ERASED is not a weaker story because it’s a bad ‘whodunnit’ mystery. It’s not a ‘whodunnit’ story overall. What ERASED fails at is fully marrying the flouting of that genre with its main suspense thriller narrative. As GoatJesus noted, not all subversions are good; but we should at least acknowledge that the expectations we had of a ‘whodunnit’ detective were subverted and work from there in our criticism. What the story needed was something that firmly told us of the purpose of working away from that genre before it began to be flouted; Satoru’s mangaka issues certainly didn’t do the trick. I’m stuck for ideas myself, because setting one genre over a few episodes and then twisting it around feels like such a hard sell in the over-categorization of modern commerical media. Genre tags are like red-hot brands for most people.

The more skeptical of genre – those that don’t see it as fixed or quantifiable with a list – will likely have enjoyed ERASED more, but that just isn’t the market ERASED walked into (especially with anime pretty starved of good mysteries lately), and nor was it the majority of viewers it depended on for its success. I still enjoyed most of it, but it makes sense that a lot of people didn’t.

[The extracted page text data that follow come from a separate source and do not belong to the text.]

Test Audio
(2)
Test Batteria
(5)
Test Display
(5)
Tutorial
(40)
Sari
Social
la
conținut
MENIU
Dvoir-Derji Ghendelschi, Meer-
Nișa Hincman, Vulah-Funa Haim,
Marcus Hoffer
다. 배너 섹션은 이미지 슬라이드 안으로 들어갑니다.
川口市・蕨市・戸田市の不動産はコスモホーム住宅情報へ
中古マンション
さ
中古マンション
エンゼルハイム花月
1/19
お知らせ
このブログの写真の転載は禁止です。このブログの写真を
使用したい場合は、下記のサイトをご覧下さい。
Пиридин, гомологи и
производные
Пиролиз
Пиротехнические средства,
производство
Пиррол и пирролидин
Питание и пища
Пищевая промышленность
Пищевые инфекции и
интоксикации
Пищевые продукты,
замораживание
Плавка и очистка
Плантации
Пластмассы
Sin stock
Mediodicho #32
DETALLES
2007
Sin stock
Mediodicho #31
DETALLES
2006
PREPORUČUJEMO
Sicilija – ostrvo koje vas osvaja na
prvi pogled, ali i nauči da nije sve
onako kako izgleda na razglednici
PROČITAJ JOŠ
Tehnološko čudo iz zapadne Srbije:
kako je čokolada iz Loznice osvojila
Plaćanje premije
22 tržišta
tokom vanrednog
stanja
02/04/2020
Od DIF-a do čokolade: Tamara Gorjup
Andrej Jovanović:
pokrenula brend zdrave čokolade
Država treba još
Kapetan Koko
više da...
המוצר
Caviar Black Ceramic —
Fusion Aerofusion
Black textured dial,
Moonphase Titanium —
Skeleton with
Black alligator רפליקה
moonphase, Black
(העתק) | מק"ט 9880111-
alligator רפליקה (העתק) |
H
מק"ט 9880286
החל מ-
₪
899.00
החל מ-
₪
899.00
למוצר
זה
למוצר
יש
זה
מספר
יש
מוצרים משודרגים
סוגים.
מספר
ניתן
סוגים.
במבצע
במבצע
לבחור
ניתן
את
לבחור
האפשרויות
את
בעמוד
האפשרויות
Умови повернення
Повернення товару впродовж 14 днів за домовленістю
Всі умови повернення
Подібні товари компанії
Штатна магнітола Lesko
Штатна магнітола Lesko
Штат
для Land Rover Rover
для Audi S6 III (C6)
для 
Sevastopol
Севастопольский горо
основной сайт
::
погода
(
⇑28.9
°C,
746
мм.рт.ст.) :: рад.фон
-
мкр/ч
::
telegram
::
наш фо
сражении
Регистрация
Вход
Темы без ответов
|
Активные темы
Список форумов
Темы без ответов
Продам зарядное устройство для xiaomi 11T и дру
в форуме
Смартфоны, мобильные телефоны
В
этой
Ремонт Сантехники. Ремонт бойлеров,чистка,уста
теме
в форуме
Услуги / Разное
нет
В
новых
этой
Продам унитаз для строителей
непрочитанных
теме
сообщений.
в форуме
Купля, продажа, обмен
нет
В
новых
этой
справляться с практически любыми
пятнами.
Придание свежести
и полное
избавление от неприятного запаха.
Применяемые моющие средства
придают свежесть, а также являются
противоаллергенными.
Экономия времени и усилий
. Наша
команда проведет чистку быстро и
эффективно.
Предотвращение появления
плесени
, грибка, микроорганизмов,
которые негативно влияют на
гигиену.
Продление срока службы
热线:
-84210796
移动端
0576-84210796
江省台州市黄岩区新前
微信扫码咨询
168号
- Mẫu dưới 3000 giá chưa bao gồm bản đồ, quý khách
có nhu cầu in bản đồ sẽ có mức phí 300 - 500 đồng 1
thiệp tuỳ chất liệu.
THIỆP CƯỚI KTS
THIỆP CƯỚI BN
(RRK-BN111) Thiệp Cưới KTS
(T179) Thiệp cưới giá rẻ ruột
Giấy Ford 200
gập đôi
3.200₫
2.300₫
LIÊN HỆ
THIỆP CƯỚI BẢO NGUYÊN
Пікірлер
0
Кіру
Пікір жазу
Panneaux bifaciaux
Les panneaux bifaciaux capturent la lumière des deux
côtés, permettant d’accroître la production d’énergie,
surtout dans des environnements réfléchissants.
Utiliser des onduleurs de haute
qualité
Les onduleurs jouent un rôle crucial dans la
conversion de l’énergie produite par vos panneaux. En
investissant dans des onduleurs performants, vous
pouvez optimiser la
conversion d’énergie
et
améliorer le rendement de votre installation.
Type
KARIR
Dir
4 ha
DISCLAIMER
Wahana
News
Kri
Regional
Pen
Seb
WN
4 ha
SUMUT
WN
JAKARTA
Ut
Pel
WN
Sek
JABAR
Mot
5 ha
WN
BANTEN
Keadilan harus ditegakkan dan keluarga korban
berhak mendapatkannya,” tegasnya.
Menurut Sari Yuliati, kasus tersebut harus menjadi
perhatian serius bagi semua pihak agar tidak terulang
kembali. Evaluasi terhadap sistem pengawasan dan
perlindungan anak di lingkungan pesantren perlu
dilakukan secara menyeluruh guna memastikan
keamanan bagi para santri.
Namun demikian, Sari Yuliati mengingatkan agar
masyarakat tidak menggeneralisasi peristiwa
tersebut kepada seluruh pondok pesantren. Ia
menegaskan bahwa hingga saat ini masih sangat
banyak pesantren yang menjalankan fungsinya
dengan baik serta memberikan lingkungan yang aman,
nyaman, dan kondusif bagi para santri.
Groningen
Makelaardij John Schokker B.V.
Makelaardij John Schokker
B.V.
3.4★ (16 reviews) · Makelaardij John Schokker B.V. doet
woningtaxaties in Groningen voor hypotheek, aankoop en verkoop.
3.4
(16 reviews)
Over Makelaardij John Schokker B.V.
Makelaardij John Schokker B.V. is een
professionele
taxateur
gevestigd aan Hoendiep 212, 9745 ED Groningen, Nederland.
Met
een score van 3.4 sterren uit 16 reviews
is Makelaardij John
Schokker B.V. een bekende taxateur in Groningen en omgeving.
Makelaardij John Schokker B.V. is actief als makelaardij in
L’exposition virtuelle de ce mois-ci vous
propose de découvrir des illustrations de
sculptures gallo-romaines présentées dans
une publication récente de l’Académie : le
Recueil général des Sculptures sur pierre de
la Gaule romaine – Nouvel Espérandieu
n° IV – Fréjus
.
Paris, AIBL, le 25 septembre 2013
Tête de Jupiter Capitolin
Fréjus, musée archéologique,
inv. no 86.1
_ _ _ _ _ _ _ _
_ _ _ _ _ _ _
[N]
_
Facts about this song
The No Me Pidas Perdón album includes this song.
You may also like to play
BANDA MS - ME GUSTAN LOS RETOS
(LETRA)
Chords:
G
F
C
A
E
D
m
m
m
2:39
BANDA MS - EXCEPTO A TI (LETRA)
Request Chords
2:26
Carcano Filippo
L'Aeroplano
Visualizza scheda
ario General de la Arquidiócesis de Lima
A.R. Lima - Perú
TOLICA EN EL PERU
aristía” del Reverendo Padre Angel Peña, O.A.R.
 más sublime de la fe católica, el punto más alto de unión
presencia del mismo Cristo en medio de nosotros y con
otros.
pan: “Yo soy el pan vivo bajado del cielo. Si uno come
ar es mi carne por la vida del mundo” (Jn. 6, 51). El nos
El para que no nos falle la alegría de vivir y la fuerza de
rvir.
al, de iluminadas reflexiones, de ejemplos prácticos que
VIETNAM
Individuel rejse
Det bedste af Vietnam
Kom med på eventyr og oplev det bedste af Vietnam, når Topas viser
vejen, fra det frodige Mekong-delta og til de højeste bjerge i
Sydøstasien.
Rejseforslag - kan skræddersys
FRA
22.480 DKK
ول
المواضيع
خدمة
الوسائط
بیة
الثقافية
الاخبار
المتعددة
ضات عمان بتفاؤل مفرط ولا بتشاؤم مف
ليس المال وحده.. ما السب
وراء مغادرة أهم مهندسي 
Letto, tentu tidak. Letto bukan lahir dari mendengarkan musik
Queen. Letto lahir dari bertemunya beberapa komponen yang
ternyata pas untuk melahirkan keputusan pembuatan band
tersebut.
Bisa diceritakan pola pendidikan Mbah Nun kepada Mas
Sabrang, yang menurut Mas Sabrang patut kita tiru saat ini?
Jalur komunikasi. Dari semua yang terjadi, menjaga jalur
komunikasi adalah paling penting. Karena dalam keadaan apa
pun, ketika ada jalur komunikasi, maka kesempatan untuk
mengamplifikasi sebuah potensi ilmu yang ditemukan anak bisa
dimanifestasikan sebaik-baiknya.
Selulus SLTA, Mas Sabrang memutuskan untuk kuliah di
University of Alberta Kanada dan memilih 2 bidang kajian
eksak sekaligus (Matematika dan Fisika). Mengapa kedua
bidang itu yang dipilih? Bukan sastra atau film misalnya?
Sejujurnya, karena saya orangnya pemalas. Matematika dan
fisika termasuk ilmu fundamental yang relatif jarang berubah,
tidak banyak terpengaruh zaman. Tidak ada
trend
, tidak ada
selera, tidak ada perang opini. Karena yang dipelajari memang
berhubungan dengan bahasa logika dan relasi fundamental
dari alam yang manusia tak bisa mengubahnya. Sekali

But let’s stop saying it should have had more culprits, or more mysteriousness. And let’s stop always taking issue with people arguing ‘ERASED isn’t a mystery’ by believing it’s inherently some kind of ‘defense’. Our priority as critics is to come to the clearest understanding of how a story works and how well it does what it tries to do. It should be obvious, on closer inspection, that ERASED aimed to flout the ‘whodunnit’ genre rather than fulfill it. All it needed to do was sell what it set out to do better; a story of ‘playing detective’ but never really being one. A story where ignorance is a boon to character depth, not an obstacle for so many viewers. The flaws of Re:Zero’s Subaru have me engrossed in his struggle. The flaws of Satoru just didn’t come to fruition in the end.